> ACTION ITEM: Print the passage from the diary entries below, starting at "Friday, June 17, 2011" and ending at "Arthur's funeral fund.".

> PASSAGE SHOWN:
########
Saturday, June 18, 2011

I want to go home.

My best friend has invited me to her birthday party tonight and I will be going. I have no reason not to, and I want to go, but it is strange to not be thinking of Arthur and of how long I can be away, to be arranging respite or just saying no to my friend's invitation. I have no reason not to go and no reason to rush back. I will not be ringing to make contact with Arthur and let him know I will be late or when he will see me coming in the door.

The guilt, the trade-off of the pleasure of an outing and knowing Arthur wants me with him all the time, the loneliness that I know he will feel until I get back, is gone. I have no reason not to go out and now I do not want to. I want to be home with Arthur, I want to go out and come back to him. I do not want to come back to emptiness.

Today I called in to collect a bottle of wine from the house, to take to the party. As usual, as soon as I went in I started talking to Arthur. I broke down in tears, the first real deep weeping. I told him I just wanted to come home. Please let me come home. I just want to come home to Arthur. Please let me come home to Arthur, I want to take care of him, to keep him warm in the cold winter, to make him soup, change his pads, make him comfortable on his pillows, to buy seafood for him; to be his wife.

I just want to go home.  

Friday, June 17, 2011

The 17th.

It is the 17th of June, exactly one calender month since Arthur passed away in my arms. I still cannot write of it or the service on the 24th of May, before his cremation.

Today, I sent the invoice from the Funeral Director to the Arthur's funeral fund.
########
> STORED DATA:
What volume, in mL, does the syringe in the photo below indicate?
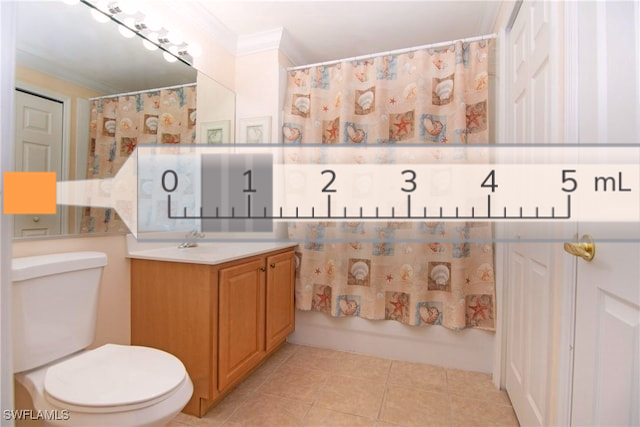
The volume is 0.4 mL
########
> ANSWER AREA:
Friday, June 17, 2011

The 17th.

It is the 17th of June, exactly one calender month since Arthur passed away in my arms. I still cannot write of it or the service on the 24th of May, before his cremation.

Today, I sent the invoice from the Funeral Director to the Arthur's funeral fund.